Cependant, la société de courtage américaine détenait environ 15 % des intérêts en cours dans le contrat pétrolier de mai, selon son fondateur, ce qui indique que d'autres courtiers ont subi des pertes encore plus dramatiques qu'Interactive Brokers, car le reste des intérêts en cours est confronté à des pertes. GAIN Capital a également suspendu temporairement les retraits de certains de ses clients, a confirmé la société, car l'action sans précédent sur le prix du pétrole lundi a conduit le courtier à revoir certaines positions détenues par ses clients.

"Compte tenu de l'action relativement modérée sur les devises et les majors du pétrole (actions), cela suggère que les traders adoptent une approche de nivellement des corrélations sur le marché du pétrole. Et commencent à utiliser une pondération moyenne du contrat à terme actuel sur le pétrole à 12 mois pour fonder leurs prévisions", a commenté M. Innes.

"Les devises et les grandes compagnies pétrolières (actions) se découplent du mois d'ouverture sous-jacent tout en s'orientant vers les attentes d'une correction positive des prix au troisième trimestre. En ce qui concerne le WTI de juin, on a l'impression que les marchés sont au point mort en raison des risques de règlement, ce qui suggère que juin pourrait devenir un contrat mort car l'intérêt ouvert, papier et réel, se déplace logiquement de juillet et au-delà pour obtenir une exposition au pétrole".

Les brokers réagissent et se préparent

Bien que le marché ait été pris au dépourvu, un certain nombre de brokers ont tenté de réduire les dommages en fermant les positions de leurs clients pour les produits concernés, en suspendant les transactions et en prenant toute une série d'autres mesures.

Lorsqu'on lui a demandé comment AxiCorp se préparait à prendre des mesures similaires à l'avenir, Louis Cooper, le directeur commercial du courtier, a répondu : "Nous avons été surpris de constater que les courtiers n'ont pas été en mesure de faire face à cette situation : "Chez Axitrader, notre principale préoccupation est la sécurité de nos clients. Nous vivons une période sans précédent sur les marchés financiers, et en particulier dans le secteur du pétrole, car la demande pour cette matière première a chuté, le manque de liquidité a provoqué des mouvements erratiques sur le marché et le prix du pétrole est à un niveau historiquement bas.

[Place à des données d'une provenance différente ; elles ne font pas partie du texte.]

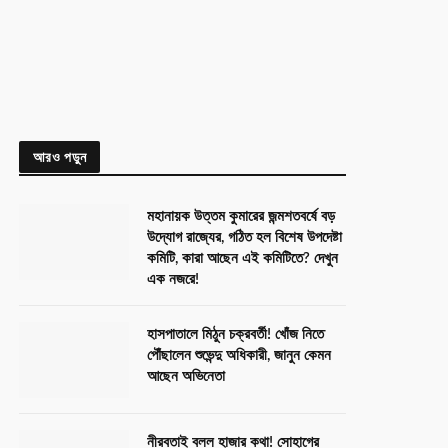
আরও পড়ুন
মহানায়ক উত্তম কুমারের জন্মশতবর্ষে বড়
উদ্যোগ রাজ্যের, গঠিত হল বিশেষ উপদেষ্টা
কমিটি, কারা আছেন এই কমিটিতে? দেখুন
এক নজরে!
হাসপাতালে মিঠুন চক্রবর্তী! খোঁজ নিতে
পৌঁছালেন শুভেন্দু অধিকারী, জানুন কেমন
আছেন অভিনেতা
নীরবতাই বলল হাজার কথা! সোহাগের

"Compte tenu de nos préoccupations concernant la liquidité des contrats à terme sur le pétrole sous-jacents, nous avons déjà demandé à nos clients d'augmenter leur marge de négociation pour gérer les mouvements de prix importants qui pourraient avoir un impact sur leurs positions actuelles.

"Nous avons également décidé de ne permettre aux clients que de réduire ou de fermer des positions, car nous avons constaté une forte demande pour les opérations spéculatives sur le pétrole, ce qui, selon nous, constitue actuellement une stratégie à haut risque et doit être évité. Il est important que les traders évaluent le risque par rapport au rendement lorsqu'ils négocient sur les marchés en ces temps incertains, et qu'ils se protègent contre des pertes importantes".